Knitting needles are at the ready for a community art project that will blanket downtown Libertyville with a colorful covering of yarn early next year.

Logistics of the "Wrapped in Art" project still are being determined, as organizers begin to enlist interested knitters, crocheters, students, residents and others in advance of the "yarnstorm."

Under the plan, the artwork would be installed in February on light poles, benches, trees and elsewhere and remain through March, which is Fine Arts Month in Libertyville. The likely location is two blocks along Milwaukee Avenue, the main business corridor downtown, but the artwork also could appear in other commercial areas of the village.

"We'll decide the details of what it's all going to mean," said Amy Williams, chair of the village's newly created fine arts commission.

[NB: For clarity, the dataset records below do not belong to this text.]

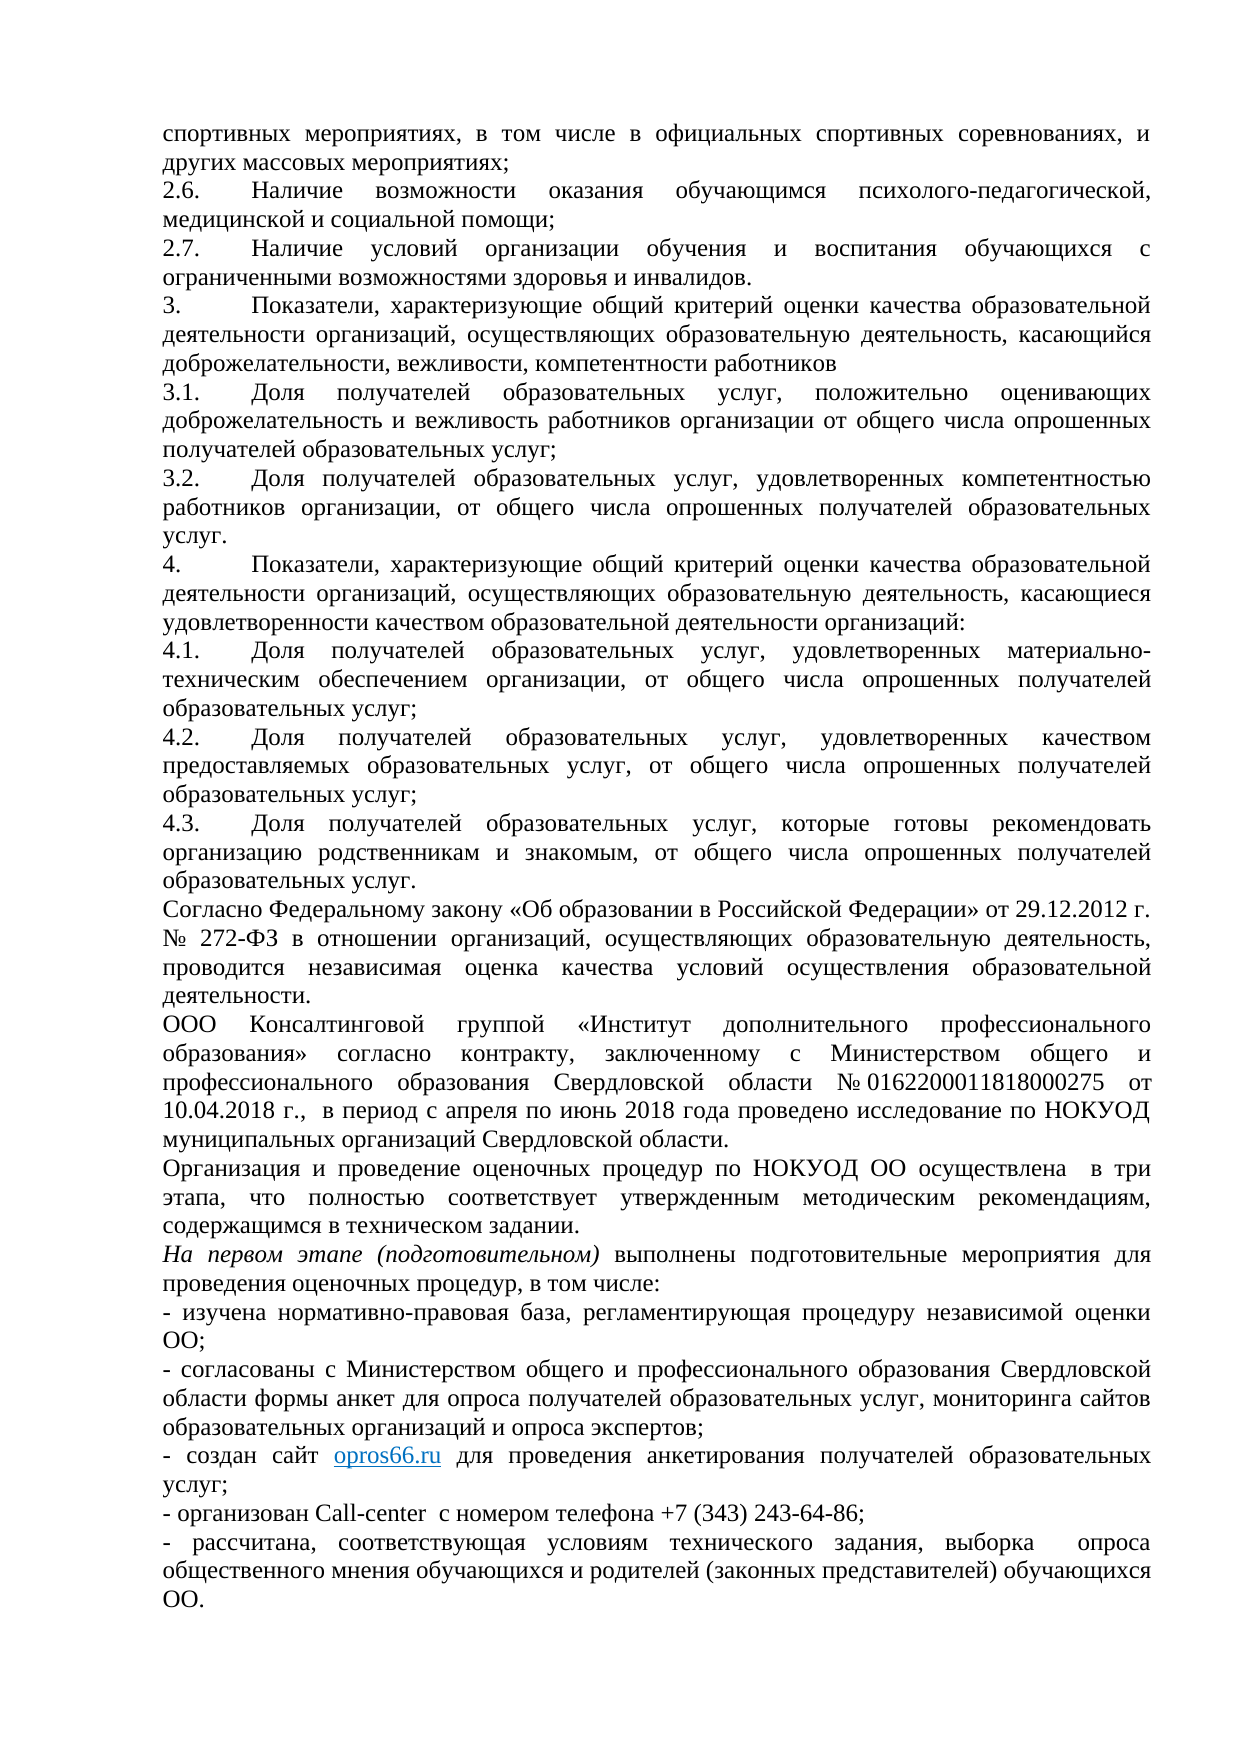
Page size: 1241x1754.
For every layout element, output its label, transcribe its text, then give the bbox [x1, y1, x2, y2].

list Доля получателей образовательных услуг, удовлетворенных компетентностью работников организации, от общего числа опрошенных получателей образовательных услуг. [162, 463, 1152, 549]
text - рассчитана, соответствующая условиям технического задания, выборка опроса общественного мнения обучающихся и родителей (законных представителей) обучающихся ОО. [162, 1527, 1152, 1613]
list Доля получателей образовательных услуг, удовлетворенных качеством предоставляемых образовательных услуг, от общего числа опрошенных получателей образовательных услуг; [162, 722, 1152, 808]
list Доля получателей образовательных услуг, положительно оценивающих доброжелательность и вежливость работников организации от общего числа опрошенных получателей образовательных услуг; [162, 377, 1152, 463]
text - создан сайт opros66.ru для проведения анкетирования получателей образовательных услуг; [162, 1441, 1152, 1498]
list Показатели, характеризующие общий критерий оценки качества образовательной деятельности организаций, осуществляющих образовательную деятельность, касающийся доброжелательности, вежливости, компетентности работников [162, 291, 1152, 377]
list Наличие возможности оказания обучающимся психолого-педагогической, медицинской и социальной помощи; [162, 176, 1152, 233]
list Доля получателей образовательных услуг, которые готовы рекомендовать организацию родственникам и знакомым, от общего числа опрошенных получателей образовательных услуг. [162, 808, 1152, 894]
text Согласно Федеральному закону «Об образовании в Российской Федерации» от 29.12.2012 г. № 272-ФЗ в отношении организаций, осуществляющих образовательную деятельность, проводится независимая оценка качества условий осуществления образовательной деятельности. [162, 894, 1152, 1009]
text Организация и проведение оценочных процедур по НОКУОД ОО осуществлена в три этапа, что полностью соответствует утвержденным методическим рекомендациям, содержащимся в техническом задании. [162, 1153, 1152, 1239]
text - изучена нормативно-правовая база, регламентирующая процедуру независимой оценки ОО; [162, 1297, 1152, 1354]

The commission, at its first meeting Monday, recommended approval of the proposal by resident and artist Beth McKenna. The village board followed suit Tuesday and approved the use of village property.

"We're all aligned," said Trustee Donna Johnson. "We want it to be beautiful."

In both reviews, there were questions and considerations, such as how the coverings will look after weeks of harsh weather conditions and if a more temperate season might be better. But each ultimately gave the concept an enthusiastic thumbs-up, expecting it to brighten a dreary time of year and engage the community in a fun activity.

"I want this in February and March," said fine arts Commissioner Barry Reszel. "I don't want this in summer. It will be gorgeous, so let's figure out how to do it."

Beth Schrag, an associate of McKenna, gave an overview for the village board.

"The idea is to decorate public areas with yarn. It could be anything. Everybody in the community will be welcome to join us," she said.

A chief concern is how yarn wrappings would look after weeks of winter weather, snow and salt. Schrag said acrylic yarn, which doesn't bleed and is inexpensive, will solve that problem.

McKenna's suggestion is to install the wrappings just before the annual Let's Wine About Winter event in mid-February, but the schedule will be at the discretion of the commission. A regular review of the wrappings to ensure they remain aesthetically pleasing also was a condition of the approval.

The long lead time is needed to create the coverings. Williams and Schrag will be putting out the call for participants

"We're starting up a Facebook page and organizing knit-ins," Schrag said. "We need to start early."

Susan Lutz Kenyon, founding president of the Crocheters of the Lakes chapter of the Crochet Guild of America, attended both meetings. The group has 60 members, and she said she is fairly sure they will want to participate.

The Lake County KTOG, a knitting and crochet group that meets Tuesday nights at Panera in Libertyville, also is interested, according to Jen Speer, who was at the commission meeting.